* DOCUMENT EXTRACT:
Perhaps, over time, this scattering may also have facilitated trans-national Sephardic trading networks. In any case, in the mid-16th century the King of France welcomed many of these Portuguese New Christians to southwestern France, where the King promised safety if the New Christians kept up (Christian) appearances. The royal hope was that these New Christians would quicken the merchant activity of Bordeaux, which they presumably did, to the profit of the King. Meanwhile, Calvinist Protestantism in the form of the Huguenots also spread across France, taking root in Bordeaux as well.

Writing in Bordeaux, Catholic Etienne Cleirac would have had a front row seat to the complex religious and political interplay of 16th-century Bordeaux. This was a time of political unrest in France associated with the Huguenots and eventually civil war. This was also a time when old status hierarchies based on nobility or religion were breaking down. Merchants no longer had to be members of guilds. Central government court reforms meant that cases involving nobles acting as merchants would increasingly be considered in merchant courts. Bills of Exchange were equally legally enforceable regardless of the status of plaintiffs or defendants. Finally, after more than a century of living as Christians due to forced conversions, the New Christians were increasingly assimilated – hard to distinguish from Old Christians. Old Christians like Cleirac might have felt increasingly uneasy. How could one avoid trading with those seemingly “devious” Jews if they appear to be Christian? As Trivellato notes:

“Fears that Jews and Christians could become indistinguishable permeated European Christian culture at large during this period. The regime of toleration that prevailed in seventeenth-century Bordeaux heightened rather than quelled fears about the porousness of the boundaries between Jews and Christians. There, more than in any other city of the kingdom, a small but proactive group of New Christian merchants was at once visible and invisible. Whether valued or condemned, their economic activities were not confined to a separate corporate body, with its own place in the hierarchical society of the time. They walked the same docks as other merchants and sat in the same church pews as other Catholics. For Cleirac and his readers, the lack of precise boundaries between Jews and non-Jews mirrored the erosion of age-old divisions between merchants and noblemen at a time when a major restructuring of the legal and social order, and the place of commerce within it, was underway in France.” (p. 84)

Cleirac’s legend of the invention of the Bill of Exchange by Jews was taken up and repeated in the subsequent merchant literature, as documented in chapter 5, until a century later when the hostility (if not the legend) was deflected by a different interpretation, by the philosophe Montesquieu. He accepted the idea that Jews invented the Bill of Exchange but celebrated that invention as a watershed event for commerce as a modernizing and civilizing force in Europe.

Montesquieu was writing at a time when status-based hierarchies were breaking down further. While commerce might be a modernizing force, it did not liberate the Jews. Nor did Montesquieu call for full equality. “Montesquieu never pursued these questions because, as even an admirer of his views on Jews admitted, he was fundamentally not interested in Jews as such, but only to the extent that they provided him startling examples of the relationship between intolerance and proselytism.” (p. 138)

* SET PROBLEM A: In the excerpt about Bordeaux and the Bill of Exchange, rewrite the paragraph beginning "Cleirac’s legend of the invention" as a short list of its main facts.

* DATA FOR PROCESSING:
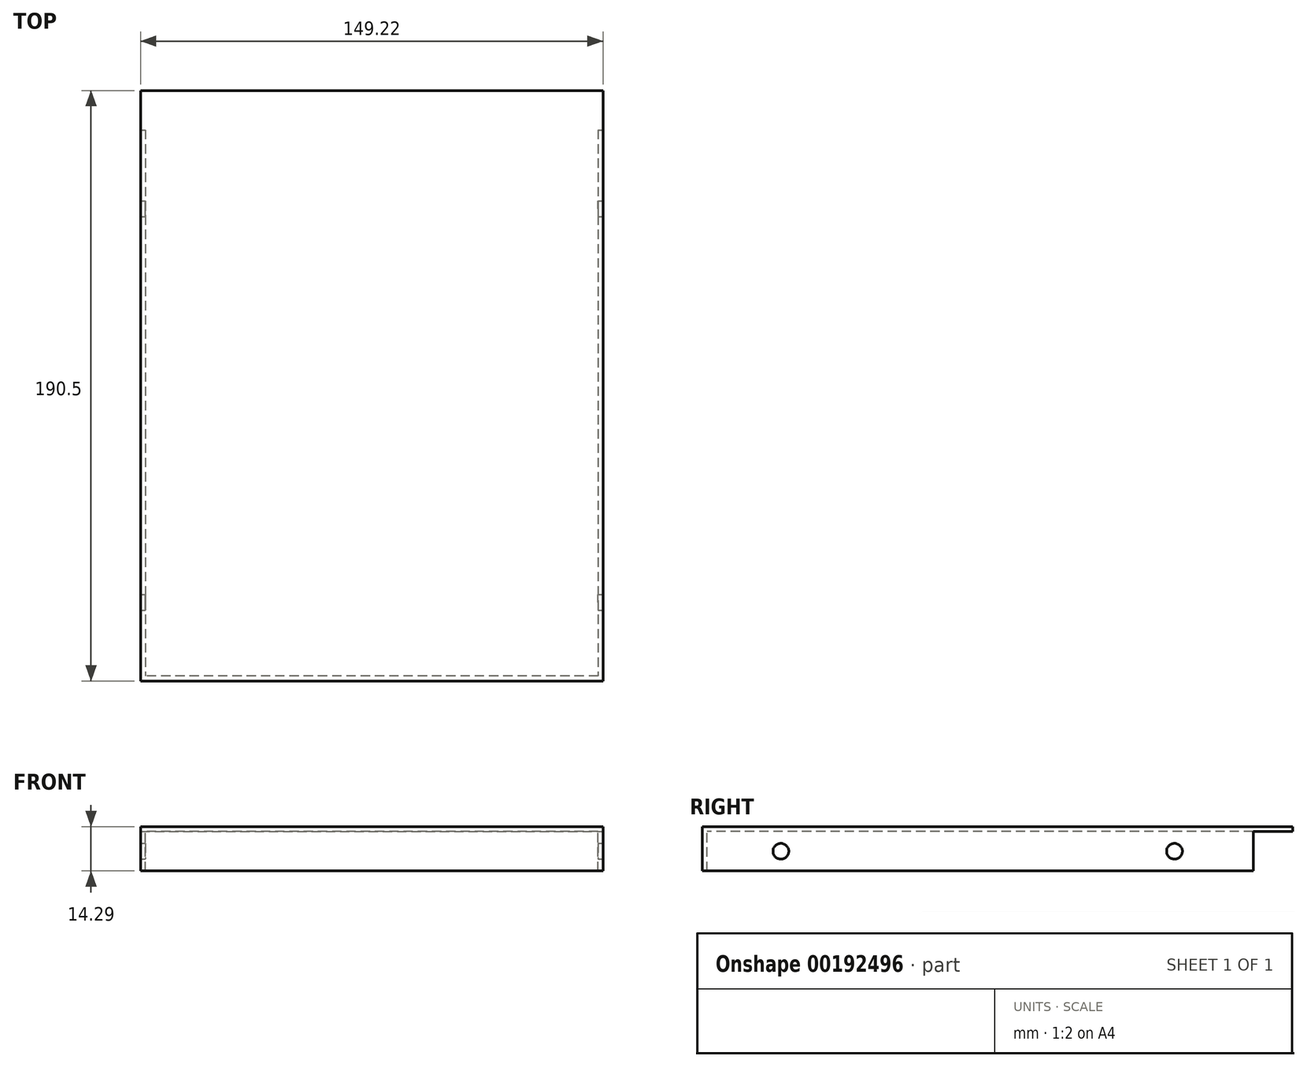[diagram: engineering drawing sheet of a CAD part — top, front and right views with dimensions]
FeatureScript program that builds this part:
annotation { "Feature Type Name" : "Feature", "Feature Type Description" : "" }
export const myFeature = defineFeature(function(context is Context, id is Id, definition is map)
    precondition{}
    {
        {
            var Q0;
            Q0=qCreatedBy(makeId("Top.planeOp"),FACE);
            cPlane(context, id + "F0", {"entities" : qUnion([Q0]), "cplaneType" : CPlaneType.OFFSET, "offset" : 92.07 * mm, "width" : 152.4 * mm, "height" : 152.4 * mm});
        }
        {
            var Q0;
            Q0=qCreatedBy(id+"F0.planeOp",FACE);
            cPlane(context, id + "F1", {"entities" : qUnion([Q0]), "cplaneType" : CPlaneType.OFFSET, "offset" : 95.25 * mm, "width" : 152.4 * mm, "height" : 152.4 * mm});
        }
        {
            var Q0;
            Q0=qCreatedBy(id+"F1.planeOp",FACE);
            var sketch = newSketch(context, id + "F2", { "sketchPlane" : qUnion([Q0])});
            skLineSegment(sketch, "E0.0", {"start": v(-73.03, 223.84) * mm, "end": v(-73.03, 47.63) * mm});
            skLineSegment(sketch, "E0.1", {"start": v(73.02, 47.63) * mm, "end": v(-73.03, 47.63) * mm});
            skLineSegment(sketch, "E0.2", {"start": v(73.02, 223.84) * mm, "end": v(73.02, 47.63) * mm});
            skLineSegment(sketch, "E1.0", {"start": v(74.61, 223.84) * mm, "end": v(74.61, 46.04) * mm});
            skLineSegment(sketch, "E1.1", {"start": v(74.61, 46.04) * mm, "end": v(-74.61, 46.04) * mm});
            skLineSegment(sketch, "E1.2", {"start": v(-74.61, 223.84) * mm, "end": v(-74.61, 46.04) * mm});
            skLineSegment(sketch, "E2", {"start": v(-74.61, 223.84) * mm, "end": v(-73.03, 223.84) * mm});
            skLineSegment(sketch, "E3", {"start": v(73.02, 223.84) * mm, "end": v(74.61, 223.84) * mm});
            skSolve(sketch);
        }
        {
            var Q0;
            Q0 = qSketchRegion(id + "F2", true);
            extrude(context, id + "F3", {"entities" : qUnion([Q0]), "oppositeDirection" : true, "depth" : 12.7 * mm});
        }
        {
            var Q0;
            Q0=makeQuery(id+"F3.opExtrude","CAP_FACE",FACE,{"disambiguationData":[OSD([sQuery(id+"F2.wireOp",EDGE,"E0.0"),sQuery(id+"F2.wireOp",EDGE,"E0.1"),sQuery(id+"F2.wireOp",EDGE,"E0.2"),sQuery(id+"F2.wireOp",EDGE,"E1.0"),sQuery(id+"F2.wireOp",EDGE,"E1.1"),sQuery(id+"F2.wireOp",EDGE,"E1.2"),sQuery(id+"F2.wireOp",EDGE,"E2"),sQuery(id+"F2.wireOp",EDGE,"E3")])],"isStart":true});
            var sketch = newSketch(context, id + "F4", { "sketchPlane" : qUnion([Q0])});
            skLineSegment(sketch, "E4.top", {"start": v(74.61, 46.04) * mm, "end": v(-74.61, 46.04) * mm});
            skLineSegment(sketch, "E4.left", {"start": v(74.61, 223.84) * mm, "end": v(74.61, 46.04) * mm});
            skLineSegment(sketch, "E4.right", {"start": v(-74.61, 223.84) * mm, "end": v(-74.61, 46.04) * mm});
            skLineSegment(sketch, "E5", {"start": v(-74.61, 223.84) * mm, "end": v(-74.61, 236.54) * mm});
            skLineSegment(sketch, "E6", {"start": v(-74.61, 236.54) * mm, "end": v(74.61, 236.54) * mm});
            skLineSegment(sketch, "E7", {"start": v(74.61, 236.54) * mm, "end": v(74.61, 223.84) * mm});
            skSolve(sketch);
        }
        {
            var Q0;
            Q0 = qSketchRegion(id + "F4", true);
            extrude(context, id + "F5", {"entities" : qUnion([Q0]), "operationType" : NewBodyOperationType.ADD, "depth" : 1.59 * mm});
        }
        {
            var Q0;
            Q0=makeQuery(id+"F5.boolean.opBoolean","MERGE",FACE,{"derivedFrom":[makeQuery(id+"F3.opExtrude","SWEPT_FACE",FACE,{"disambiguationData":[OSD([sQuery(id+"F2.wireOp",EDGE,"E1.0")])]}),makeQuery(id+"F5.opExtrude","SWEPT_FACE",FACE,{"disambiguationData":[OSD([sQuery(id+"F4.wireOp",EDGE,"E4.left"),sQuery(id+"F4.wireOp",EDGE,"E7")])]})]});
            var sketch = newSketch(context, id + "F6", { "sketchPlane" : qUnion([Q0])});
            skCircle(sketch, "E8", {"center": v(71.44, 180.98) * mm, "radius": 2.55 * mm});
            skCircle(sketch, "E9.1.0.0", {"center": v(198.44, 180.98) * mm, "radius": 2.55 * mm});
            skLineSegment(sketch, "E9.direction1", {"start": v(71.44, 180.98) * mm, "end": v(198.44, 180.98) * mm, "construction": true});
            skSolve(sketch);
        }
        {
            var Q0;
            Q0 = qSketchRegion(id + "F6", true);
            extrude(context, id + "F7", {"entities" : qUnion([Q0]), "operationType" : NewBodyOperationType.REMOVE, "endBound" : BoundingType.THROUGH_ALL, "oppositeDirection" : true, "depth" : 25.4 * mm});
        }
    });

* SET PROBLEM B: How many lines in the rows above contain the string "cPlane"? Case counts. Give only the number.

* EXERCISE RESPONSE A:
- Later merchant literature took up and repeated Cleirac's legend that Jews invented the Bill of Exchange, as documented in chapter 5.
- A century later, the philosophe Montesquieu offered a different interpretation that deflected the hostility, though not the legend.
- Montesquieu accepted the idea that Jews invented the Bill of Exchange.
- He celebrated that invention as a watershed event for commerce as a modernizing and civilizing force in Europe.

* EXERCISE RESPONSE B: 2